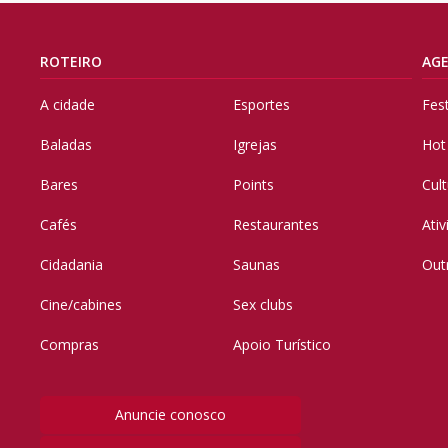
ROTEIRO
AG
A cidade
Esportes
Fes
Baladas
Igrejas
Hot
Bares
Points
Cul
Cafés
Restaurantes
Ati
Cidadania
Saunas
Out
Cine/cabines
Sex clubs
Compras
Apoio Turístico
Anuncie conosco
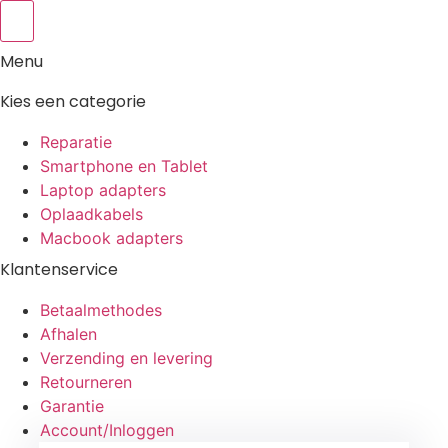
Menu
Kies een categorie
Reparatie
Smartphone en Tablet
Laptop adapters
Oplaadkabels
Macbook adapters
Klantenservice
Betaalmethodes
Afhalen
Verzending en levering
Retourneren
Garantie
Account/Inloggen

·····

What to produce:
Please print all of the lines above exactly, leaving out the pictures.

Answer to this problem:
ROTEIRO
AG
A cidade
Esportes
Fes
Baladas
Igrejas
Hot
Bares
Points
Cul
Cafés
Restaurantes
Ati
Cidadania
Saunas
Out
Cine/cabines
Sex clubs
Compras
Apoio Turístico
Anuncie conosco
Menu
Kies een categorie
Reparatie
Smartphone en Tablet
Laptop adapters
Oplaadkabels
Macbook adapters
Klantenservice
Betaalmethodes
Afhalen
Verzending en levering
Retourneren
Garantie
Account/Inloggen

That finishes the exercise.